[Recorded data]
====

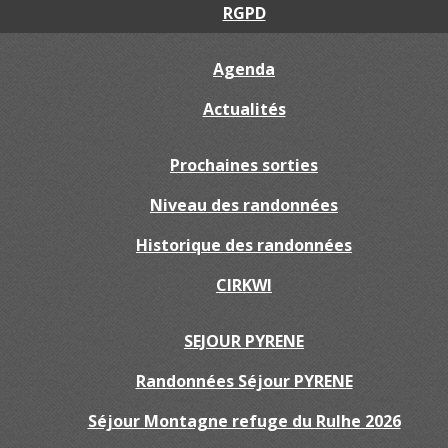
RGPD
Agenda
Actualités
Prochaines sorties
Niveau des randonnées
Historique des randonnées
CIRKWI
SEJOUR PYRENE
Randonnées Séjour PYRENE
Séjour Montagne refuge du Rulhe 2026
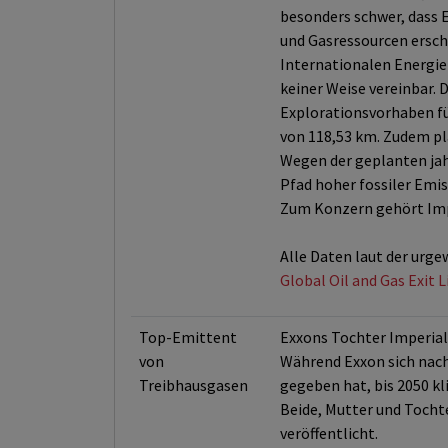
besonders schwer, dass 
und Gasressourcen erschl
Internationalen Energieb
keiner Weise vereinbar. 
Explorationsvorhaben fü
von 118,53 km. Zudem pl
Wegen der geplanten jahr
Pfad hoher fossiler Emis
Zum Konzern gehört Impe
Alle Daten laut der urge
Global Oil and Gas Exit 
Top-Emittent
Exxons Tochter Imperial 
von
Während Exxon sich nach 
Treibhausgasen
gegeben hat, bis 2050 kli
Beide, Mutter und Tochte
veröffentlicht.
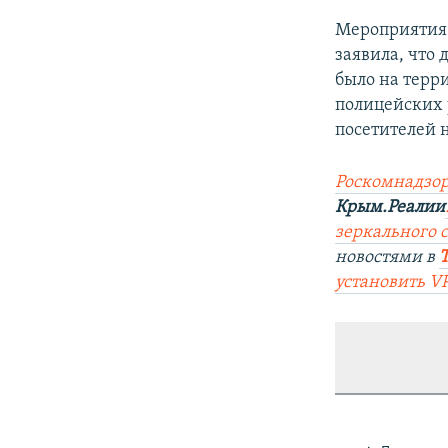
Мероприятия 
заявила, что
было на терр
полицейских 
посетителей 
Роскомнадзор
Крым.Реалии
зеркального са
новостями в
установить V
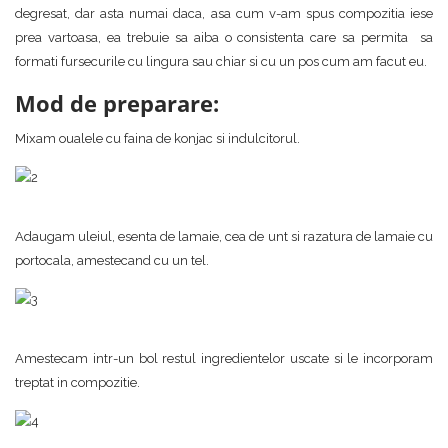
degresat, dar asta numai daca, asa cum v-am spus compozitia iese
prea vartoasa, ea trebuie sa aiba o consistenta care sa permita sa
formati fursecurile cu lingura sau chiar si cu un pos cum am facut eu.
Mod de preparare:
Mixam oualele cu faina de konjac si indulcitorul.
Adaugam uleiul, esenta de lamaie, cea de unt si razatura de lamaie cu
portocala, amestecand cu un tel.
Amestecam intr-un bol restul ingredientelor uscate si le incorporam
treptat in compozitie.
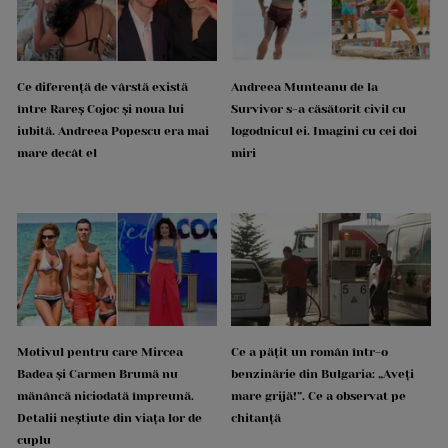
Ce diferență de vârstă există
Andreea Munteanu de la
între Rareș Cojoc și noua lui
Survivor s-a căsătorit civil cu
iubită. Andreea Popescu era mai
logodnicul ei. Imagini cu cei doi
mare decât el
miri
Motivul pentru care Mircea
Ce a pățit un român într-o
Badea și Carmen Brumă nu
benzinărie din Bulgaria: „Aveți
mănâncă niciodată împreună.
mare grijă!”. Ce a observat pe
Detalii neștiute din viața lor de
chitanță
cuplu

====

Exercise requirements:
Reproduce all of the items above, substituting "portocala" for every occurrence of "lamaie" and leaving everything else unchanged. Omit the pictures from your answer.

Final answer:
RGPD
Agenda
Actualités
Prochaines sorties
Niveau des randonnées
Historique des randonnées
CIRKWI
SEJOUR PYRENE
Randonnées Séjour PYRENE
Séjour Montagne refuge du Rulhe 2026
besonders schwer, dass 
und Gasressourcen erschl
Internationalen Energieb
keiner Weise vereinbar. 
Explorationsvorhaben fü
von 118,53 km. Zudem pl
Wegen der geplanten jahr
Pfad hoher fossiler Emis
Zum Konzern gehört Impe
Alle Daten laut der urge
Global Oil and Gas Exit 
Top-Emittent
Exxons Tochter Imperial 
von
Während Exxon sich nach 
Treibhausgasen
gegeben hat, bis 2050 kli
Beide, Mutter und Tochte
veröffentlicht.
Мероприятия 
заявила, что
было на терр
полицейских 
посетителей 
Роскомнадзор
Крым.Реалии
зеркального са
новостями в
установить V
degresat, dar asta numai daca, asa cum v-am spus compozitia iese
prea vartoasa, ea trebuie sa aiba o consistenta care sa permita sa
formati fursecurile cu lingura sau chiar si cu un pos cum am facut eu.
Mod de preparare:
Mixam oualele cu faina de konjac si indulcitorul.
Adaugam uleiul, esenta de portocala, cea de unt si razatura de portocala cu
portocala, amestecand cu un tel.
Amestecam intr-un bol restul ingredientelor uscate si le incorporam
treptat in compozitie.
Ce diferență de vârstă există
Andreea Munteanu de la
între Rareș Cojoc și noua lui
Survivor s-a căsătorit civil cu
iubită. Andreea Popescu era mai
logodnicul ei. Imagini cu cei doi
mare decât el
miri
Motivul pentru care Mircea
Ce a pățit un român într-o
Badea și Carmen Brumă nu
benzinărie din Bulgaria: „Aveți
mănâncă niciodată împreună.
mare grijă!”. Ce a observat pe
Detalii neștiute din viața lor de
chitanță
cuplu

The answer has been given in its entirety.